In Helsinn Healthcare, S.A., v. Teva Pharmaceuticals USA, Inc., the U.S. Court of Appeals for the Federal Circuit addressed the degree to which the Leahy-Smith America Invents Act of 2011 (AIA) altered the “on sale” prior art provision of 35 U.S.C. § 102. The court found that, although the AIA may require an offer for sale to be made public in order to qualify as prior art, Congress did not change the law to require that the “details of the invention” be publicly disclosed as part of the sale.
The Helsinn case involves four patents covering palonosetron formulations for reducing the side effects of chemotherapy. More than one year before applying for its patents, Helsinn publicly announced that it had entered into license and supply agreements with MGI Pharma, Inc., to commercialize any of its palonosetron doses that obtained FDA approval. MGI Pharma’s public SEC filings disclosed nearly all of the terms of the deal, but not the specific 0.25 mg palonosetron dose that the FDA eventually approved.
Helsinn filed three patent applications on its palonosetron formulations prior to the effective date of the AIA, as well as a fourth application after the AIA became effective. Teva filed an Abbreviated New Drug Application seeking FDA approval for a generic version of the 0.25 mg palonosetron dose. Helsinn then sued Teva under the Hatch-Waxman Act, alleging infringement of all four patents. The parties agreed that only the fourth patent was subject to the post-AIA version of 35 U.S.C. § 102.
The trial court held that Helsinn’s contracts with MGI Pharma constituted a commercial offer for sale under pre-AIA law, but found that the AIA’s amendments to § 102 excluded sales that did not publicly disclose the details of the invention for post-AIA patents. The trial court also concluded that the invention was not “ready for patenting,” under either pre- or post-AIA law, because Helsinn’s palonosetron formulations were still the subject of clinical trials at the time of the MGI Pharma deal.

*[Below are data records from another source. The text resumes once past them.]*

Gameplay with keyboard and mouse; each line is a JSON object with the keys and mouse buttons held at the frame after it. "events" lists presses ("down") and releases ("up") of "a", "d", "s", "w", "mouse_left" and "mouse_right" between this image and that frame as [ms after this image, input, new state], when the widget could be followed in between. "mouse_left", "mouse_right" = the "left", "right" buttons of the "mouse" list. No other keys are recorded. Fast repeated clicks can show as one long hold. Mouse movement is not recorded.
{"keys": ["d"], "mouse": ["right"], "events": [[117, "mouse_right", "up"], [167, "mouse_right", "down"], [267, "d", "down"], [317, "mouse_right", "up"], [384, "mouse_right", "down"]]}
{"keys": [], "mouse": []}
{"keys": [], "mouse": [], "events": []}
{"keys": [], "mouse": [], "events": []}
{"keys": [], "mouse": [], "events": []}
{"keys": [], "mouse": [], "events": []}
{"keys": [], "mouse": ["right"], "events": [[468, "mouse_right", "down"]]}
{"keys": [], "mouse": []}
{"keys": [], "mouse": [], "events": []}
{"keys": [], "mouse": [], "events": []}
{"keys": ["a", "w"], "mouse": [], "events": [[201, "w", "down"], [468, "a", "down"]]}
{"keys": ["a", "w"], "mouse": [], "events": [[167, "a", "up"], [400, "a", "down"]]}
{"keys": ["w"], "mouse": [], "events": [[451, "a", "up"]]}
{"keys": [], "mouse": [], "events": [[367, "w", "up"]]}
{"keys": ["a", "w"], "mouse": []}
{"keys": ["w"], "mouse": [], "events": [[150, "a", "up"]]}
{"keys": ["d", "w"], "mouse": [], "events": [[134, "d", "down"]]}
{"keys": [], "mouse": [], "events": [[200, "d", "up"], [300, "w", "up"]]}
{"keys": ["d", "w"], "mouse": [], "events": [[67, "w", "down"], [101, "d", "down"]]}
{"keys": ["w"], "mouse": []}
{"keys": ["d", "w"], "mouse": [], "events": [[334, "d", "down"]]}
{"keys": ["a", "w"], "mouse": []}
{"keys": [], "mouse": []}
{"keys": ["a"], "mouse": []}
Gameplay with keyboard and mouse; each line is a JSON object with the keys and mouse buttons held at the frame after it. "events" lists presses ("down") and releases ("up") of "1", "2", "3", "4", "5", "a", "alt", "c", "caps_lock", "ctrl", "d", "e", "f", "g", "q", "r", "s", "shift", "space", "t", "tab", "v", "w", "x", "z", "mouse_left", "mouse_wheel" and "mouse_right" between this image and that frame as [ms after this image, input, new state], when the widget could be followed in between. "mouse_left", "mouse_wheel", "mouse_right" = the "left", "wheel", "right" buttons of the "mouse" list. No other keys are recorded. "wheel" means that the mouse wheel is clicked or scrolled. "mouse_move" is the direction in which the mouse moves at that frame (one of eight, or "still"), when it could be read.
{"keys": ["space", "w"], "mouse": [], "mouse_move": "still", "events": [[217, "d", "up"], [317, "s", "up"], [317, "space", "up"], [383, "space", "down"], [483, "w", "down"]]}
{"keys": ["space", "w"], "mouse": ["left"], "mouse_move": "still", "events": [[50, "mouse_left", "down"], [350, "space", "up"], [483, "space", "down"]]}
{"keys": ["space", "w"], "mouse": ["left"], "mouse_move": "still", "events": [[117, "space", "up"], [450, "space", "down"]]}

The Federal Circuit reversed on both points. The post-AIA version of § 102 states that an invention is not patentable if it “was patented, described in a printed publication, or in public use, on sale, or otherwise available to the public before the effective filing date of the claimed invention.” (Emphasis added by the court.) Reviewing the legislative history of the AIA, the Federal Circuit concluded that the juxtaposition of “or otherwise available to the public” with “in public use” and “on sale” showed “at most” an intent to reverse certain cases finding a “public use” where the invention was not actually disclosed to the public. Because Helsinn was not a “public use” case, the court concluded that the legislative comments were inapplicable. Without addressing the question of how much disclosure is necessary to make a sale itself public (which was not disputed in the Helsinn case), the Federal Circuit “explicitly rejected a requirement that the details of the invention be disclosed in the terms of sale.”
Regarding the requirement that the invention be “ready for patenting” to trigger the on-sale bar – which the AIA did not change – the Federal Circuit held that “completion of Phase III studies and final FDA approval are not pre-requisites for the invention here to be ready for patenting.” While certain inventions are not ready for patenting without some amount of testing, Helsinn’s tests “consistently showed that the invention worked for its intended purpose” prior to the date of the MGI Pharma agreements. The “ready for patenting” standard only requires sufficient testing to support a patent application, not the higher level of evidence needed to obtain FDA approval.